Полноте – можно ли так волноваться? Ведь Алина почти спокойно (мнилось ей) ждала его возвращенья… Но нет: вся тревога, весь непонятный страх (ей позже казалось, что это был страх предчувствия), и эти сны трех недель, и эта пустая без него явь, – все, все, что, наверно, гнездилось в ней каким-то недугом, который обнаруживал себя нервическими припадками, – все это (и бог его ведает, что еще) поднялось в ней, сдавило горло…

Приседая, она качнулась: какая малость!

Государь, нахмурясь, прошел мимо.

– И больше я никогда не хотел бы повторять этого вам, девице неглупой, – той же ночью заключил государь свою холодную речь. Потом он, все-таки улыбнувшись, привлек ее, ласкал, – впрочем, без поцелуев; и теперь Алина ясно понимала, что он так наказывает ее.

«Зачем я связался с этой дурехой? – подумал он между прочим. – Надо кончать все это!»
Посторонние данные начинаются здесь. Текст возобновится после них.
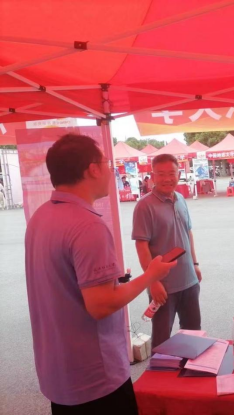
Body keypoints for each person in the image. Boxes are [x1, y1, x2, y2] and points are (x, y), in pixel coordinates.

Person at [25, 134, 175, 414]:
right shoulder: (88, 226)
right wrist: (151, 275)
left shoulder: (41, 216)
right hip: (95, 376)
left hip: (59, 372)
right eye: (107, 163)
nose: (110, 171)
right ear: (93, 169)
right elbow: (101, 304)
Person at [132, 154, 203, 348]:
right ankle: (159, 369)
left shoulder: (180, 199)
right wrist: (152, 281)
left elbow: (188, 232)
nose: (167, 179)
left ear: (179, 174)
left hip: (189, 281)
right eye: (161, 174)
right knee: (162, 340)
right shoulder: (144, 206)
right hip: (163, 287)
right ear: (152, 176)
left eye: (171, 173)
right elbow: (141, 245)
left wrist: (195, 264)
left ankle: (189, 368)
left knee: (193, 335)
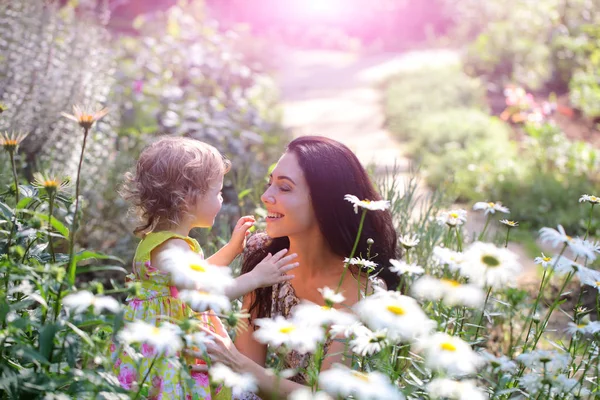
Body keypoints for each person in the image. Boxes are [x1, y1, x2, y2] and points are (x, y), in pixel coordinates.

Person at [188, 136, 400, 399]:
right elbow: (247, 373)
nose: (266, 197)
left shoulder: (363, 292)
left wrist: (234, 362)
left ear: (325, 202)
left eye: (284, 188)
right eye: (270, 184)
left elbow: (327, 396)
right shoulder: (265, 256)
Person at [109, 137, 299, 400]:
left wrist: (232, 248)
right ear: (188, 197)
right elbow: (199, 299)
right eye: (217, 192)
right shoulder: (172, 249)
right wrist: (254, 278)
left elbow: (198, 276)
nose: (221, 199)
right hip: (170, 350)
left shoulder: (166, 242)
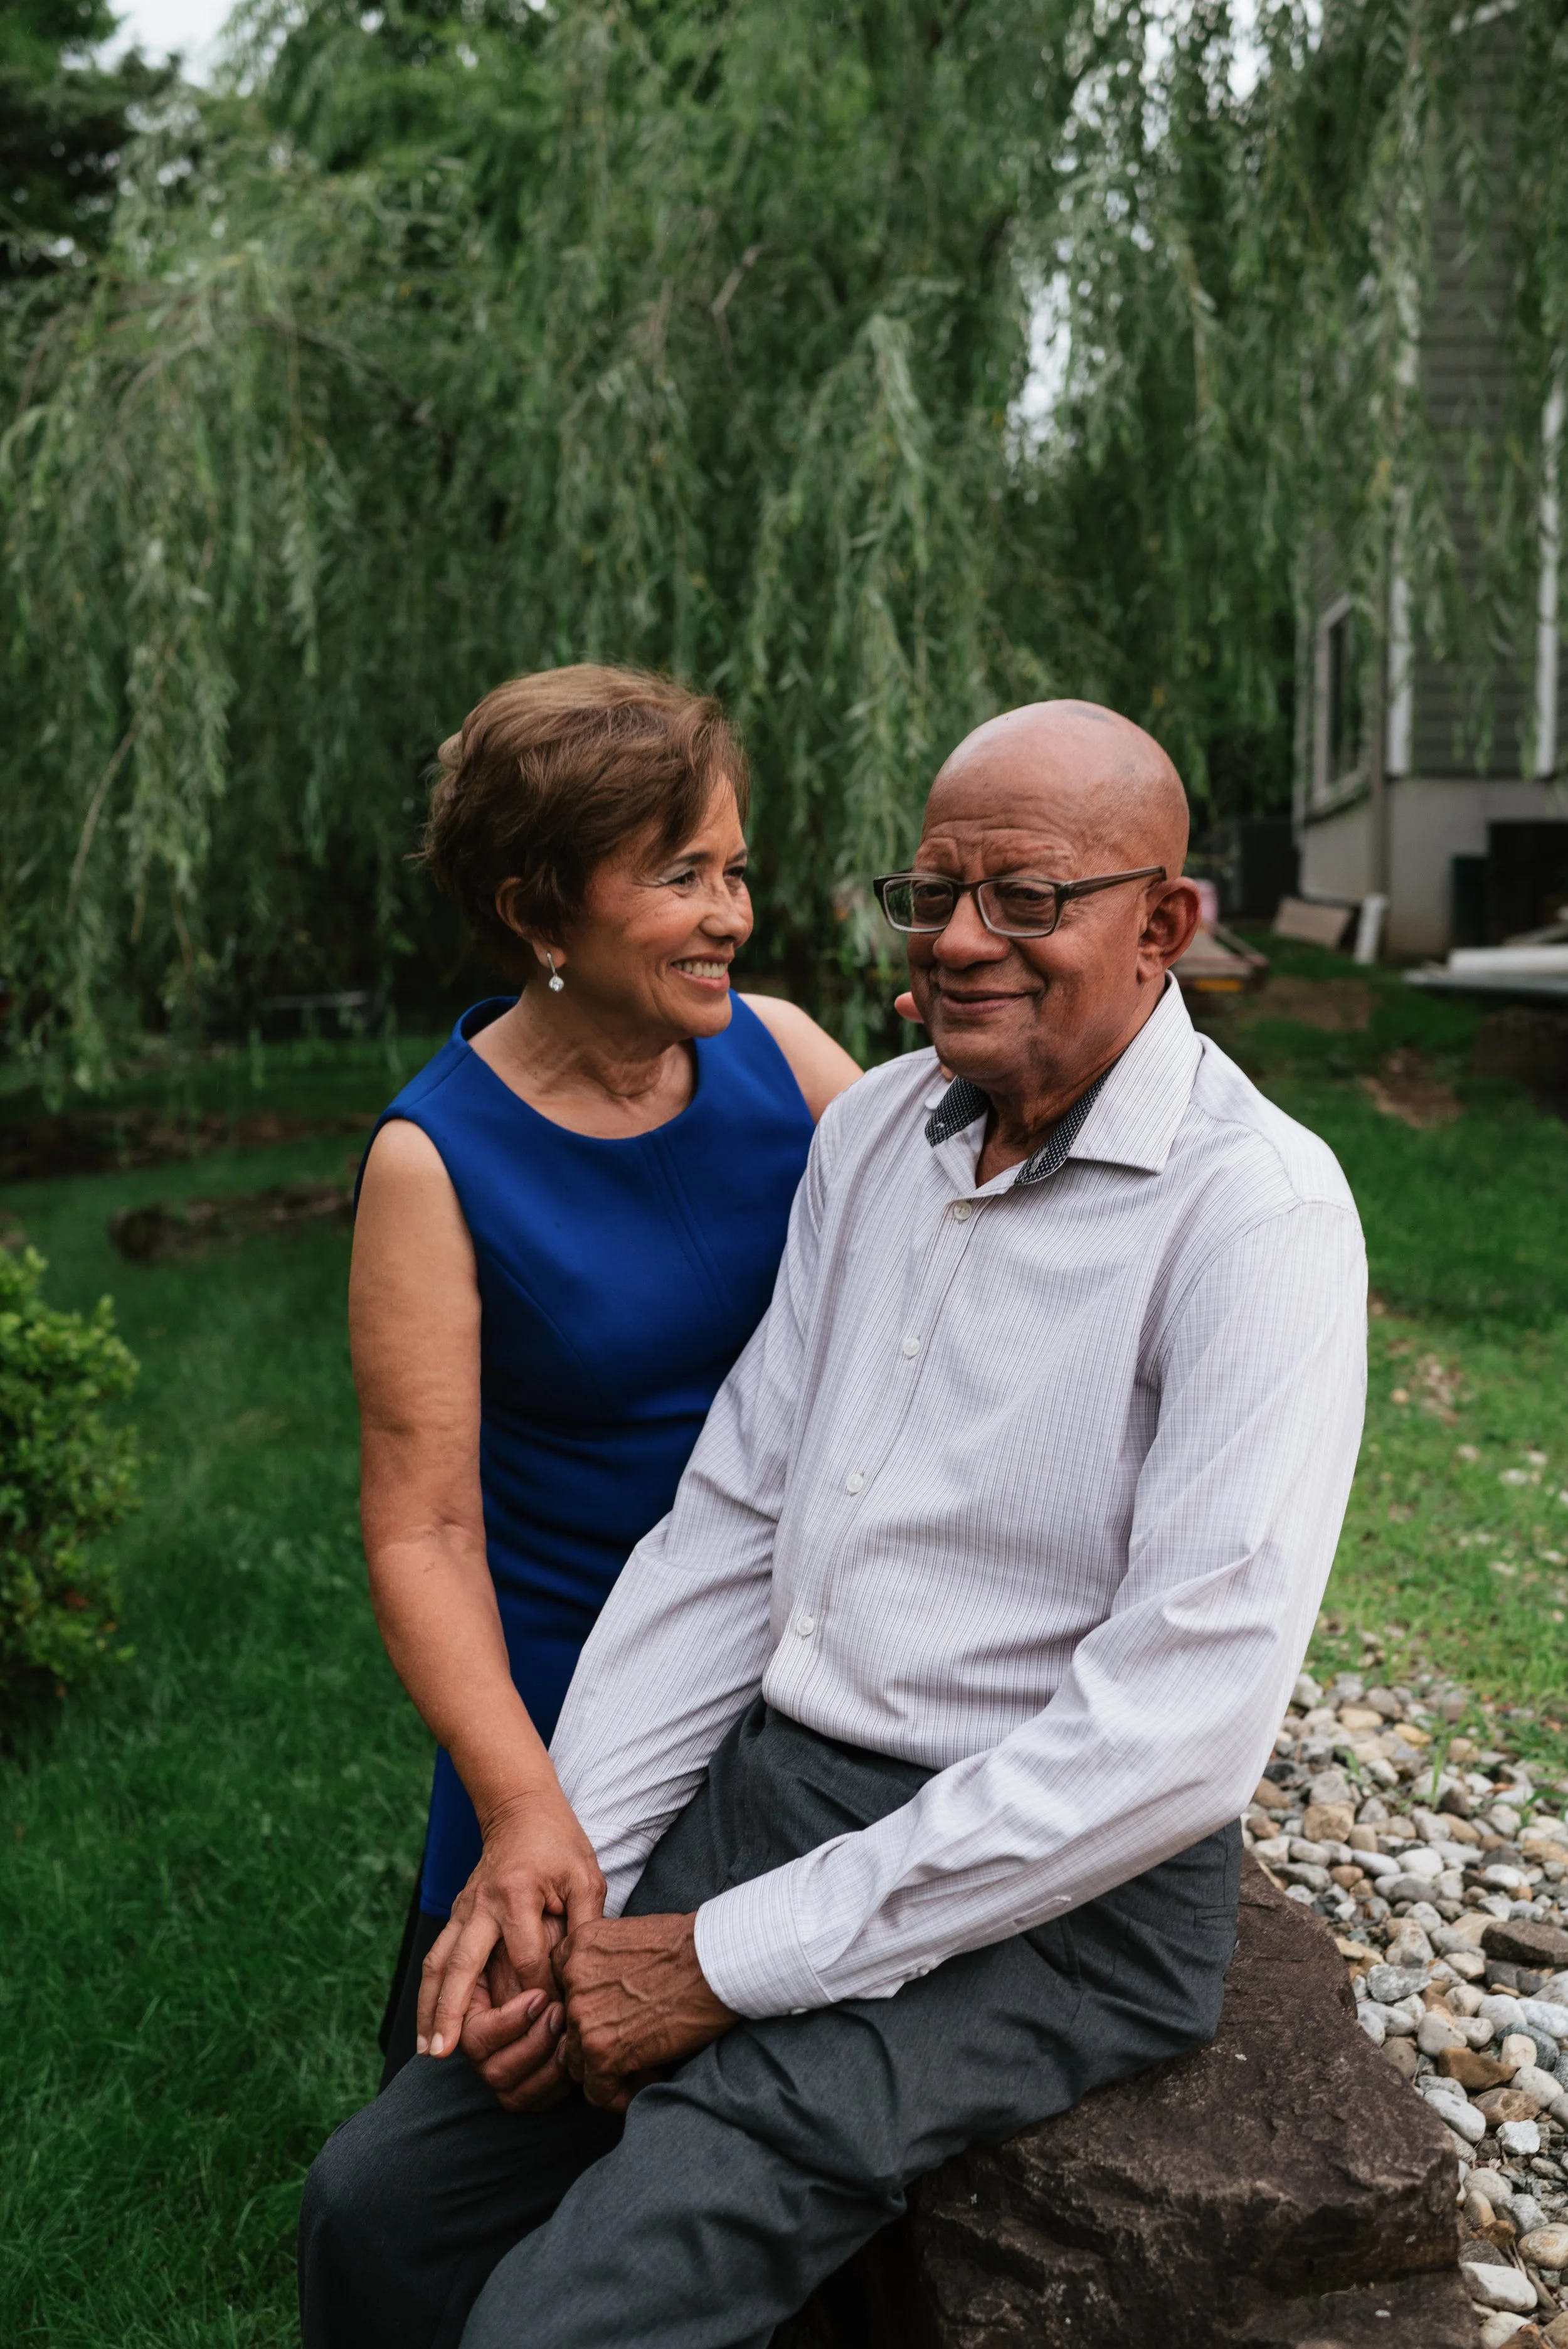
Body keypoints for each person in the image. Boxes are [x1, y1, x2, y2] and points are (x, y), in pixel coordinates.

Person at [302, 698, 1367, 2349]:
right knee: (373, 2209)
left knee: (564, 2320)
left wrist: (717, 1962)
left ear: (1163, 927)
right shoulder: (873, 1132)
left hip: (1063, 1888)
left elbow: (1177, 1736)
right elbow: (729, 1531)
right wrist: (576, 1858)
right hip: (777, 1785)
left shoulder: (1257, 1213)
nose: (955, 940)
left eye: (1023, 900)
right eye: (929, 892)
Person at [351, 664, 859, 2082]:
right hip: (568, 1700)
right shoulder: (432, 1162)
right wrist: (522, 1802)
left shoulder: (793, 1060)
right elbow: (423, 1530)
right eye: (677, 875)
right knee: (479, 2094)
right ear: (533, 910)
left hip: (793, 1660)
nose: (731, 916)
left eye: (735, 869)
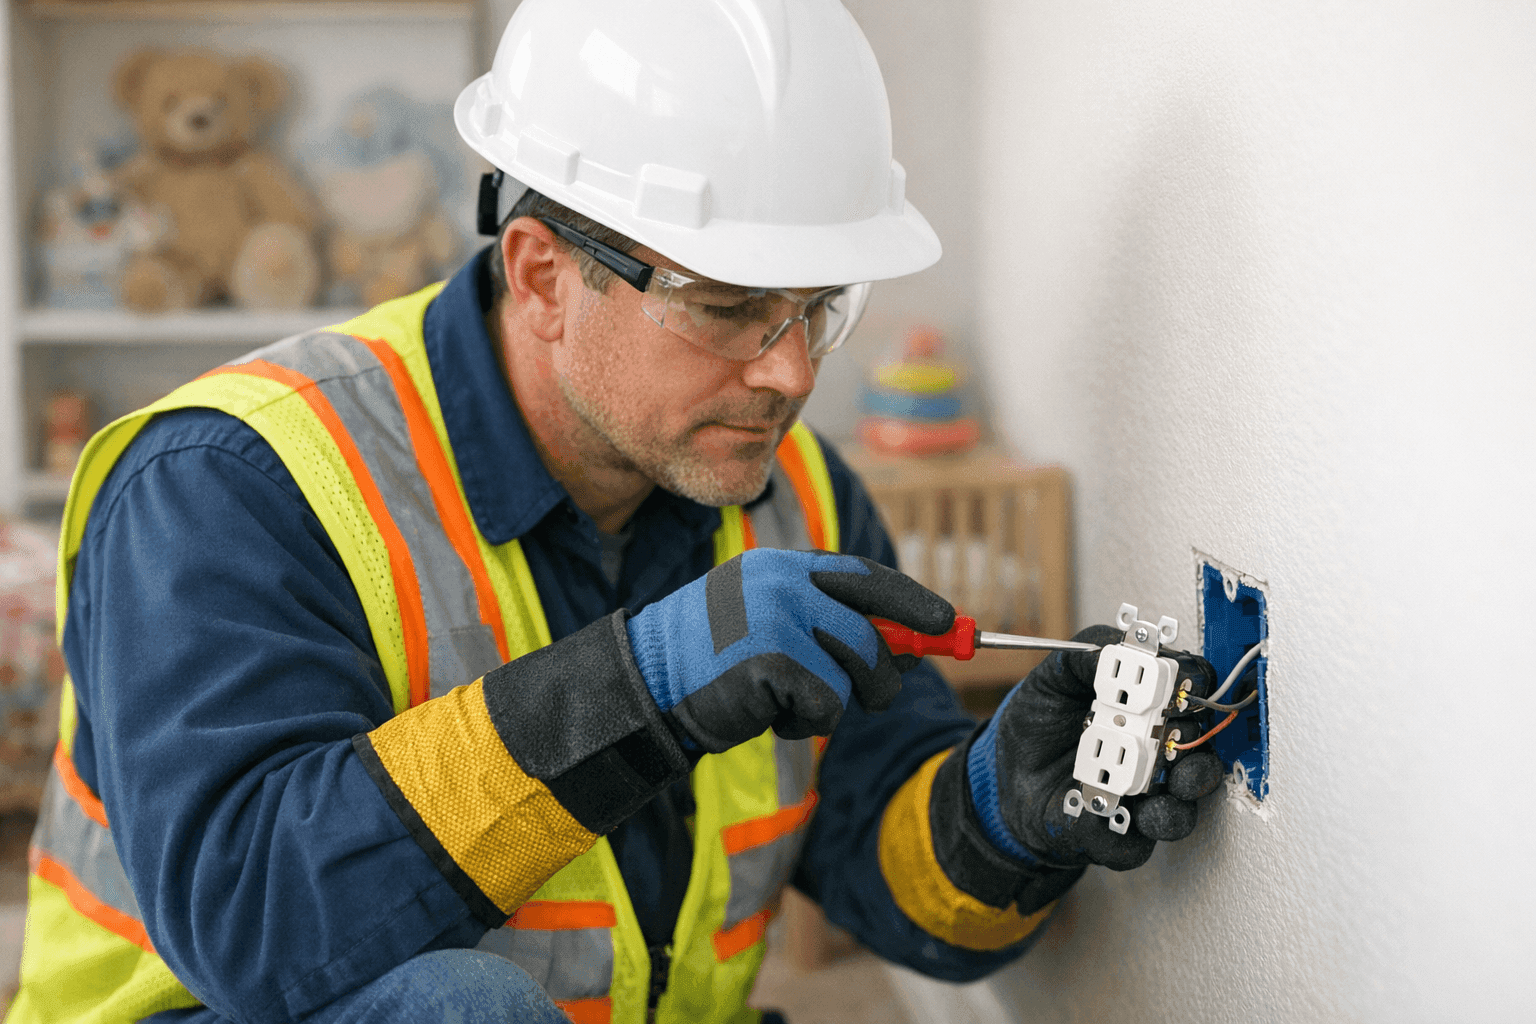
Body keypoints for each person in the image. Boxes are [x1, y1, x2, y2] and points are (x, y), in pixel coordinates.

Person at [11, 2, 1225, 1022]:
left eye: (818, 307)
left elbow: (892, 882)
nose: (793, 371)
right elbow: (255, 919)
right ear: (542, 272)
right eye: (729, 306)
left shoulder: (794, 494)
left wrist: (1000, 814)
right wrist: (644, 686)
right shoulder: (234, 480)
Когда Николай ушел, Алина долго сидела среди раскиданных подушек. Она хотела, хотела верить, что царь все же встревожен ее бестактностью. Но, с другой стороны, что же ему скрывать? О романе их знают все, даже императрица, и он требует от нее лишь соблюденья внешних приличий. Это же так понятно…

– Нет, он не любит меня! – вдруг сказала Алина решительно, горько, тихо. Она поджала ноги и недвижно сидела так, ни о чем уж не думая, не жалея, а только сживаясь всем существом с этой открывшейся перед ней истиной.

Окно стало бледнеть. Внимательные предметы обступили ее.

Алина застыла.

Она вдруг вспомнила, что идти ей некуда.